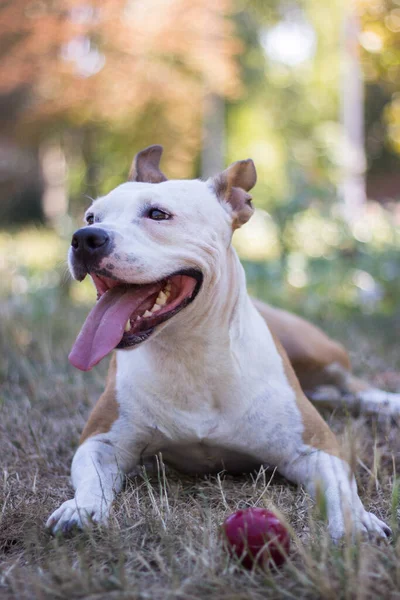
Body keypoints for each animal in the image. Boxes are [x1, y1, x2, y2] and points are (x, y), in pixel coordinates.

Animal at [46, 144, 396, 540]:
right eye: (91, 216)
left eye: (157, 214)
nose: (85, 237)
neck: (190, 352)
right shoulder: (101, 441)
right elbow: (91, 477)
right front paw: (81, 509)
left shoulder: (316, 447)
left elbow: (341, 485)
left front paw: (356, 522)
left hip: (318, 353)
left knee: (352, 385)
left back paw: (388, 403)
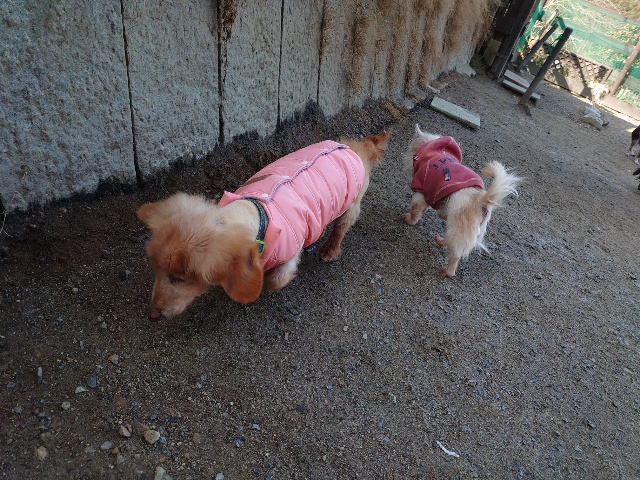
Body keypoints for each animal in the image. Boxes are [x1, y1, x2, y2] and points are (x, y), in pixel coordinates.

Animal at [137, 130, 391, 319]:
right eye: (155, 270)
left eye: (178, 278)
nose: (152, 315)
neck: (259, 212)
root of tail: (357, 146)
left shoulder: (290, 254)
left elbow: (275, 280)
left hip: (352, 204)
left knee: (341, 228)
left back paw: (329, 250)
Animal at [404, 125, 521, 277]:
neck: (434, 150)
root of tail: (481, 200)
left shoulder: (420, 194)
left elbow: (415, 211)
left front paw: (409, 220)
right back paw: (441, 241)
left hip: (457, 228)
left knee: (455, 255)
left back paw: (447, 271)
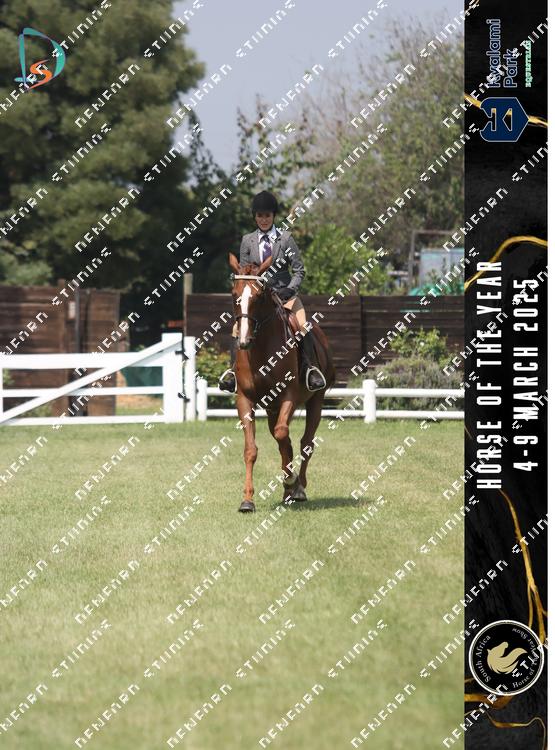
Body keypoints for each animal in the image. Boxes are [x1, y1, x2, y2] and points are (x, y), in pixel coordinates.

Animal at [228, 252, 336, 512]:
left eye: (258, 297)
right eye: (235, 295)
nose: (244, 341)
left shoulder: (288, 395)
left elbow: (283, 434)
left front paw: (291, 480)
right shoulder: (244, 400)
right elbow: (252, 449)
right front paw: (247, 500)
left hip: (316, 400)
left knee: (305, 442)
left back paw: (298, 487)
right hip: (271, 408)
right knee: (284, 442)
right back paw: (289, 487)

════════════════════

§ What to produce: Both the line above containing "right front paw: (81, 509)" and the line containing "left hip: (457, 228)" belong in the copy, along with every line between them; print these exactly and omit the pictures.

§ Problem solution:
right front paw: (81, 509)
left shoulder: (316, 447)
left elbow: (341, 485)
left front paw: (356, 522)
left hip: (318, 353)
left knee: (352, 385)
left back paw: (388, 403)
Body keypoints for each animal in the image. Boxes are [x1, y1, x2, y2] and points are (x, y), in pixel coordinates.

Animal at [137, 130, 391, 319]:
right eye: (155, 270)
left eye: (178, 278)
nose: (152, 315)
neck: (259, 212)
root of tail: (357, 146)
left shoulder: (290, 254)
left elbow: (275, 280)
left hip: (352, 204)
left knee: (341, 228)
left back paw: (329, 250)
Animal at [404, 125, 521, 277]:
neck: (434, 150)
root of tail: (481, 200)
left shoulder: (420, 194)
left elbow: (415, 211)
left front paw: (409, 220)
right back paw: (441, 241)
left hip: (457, 228)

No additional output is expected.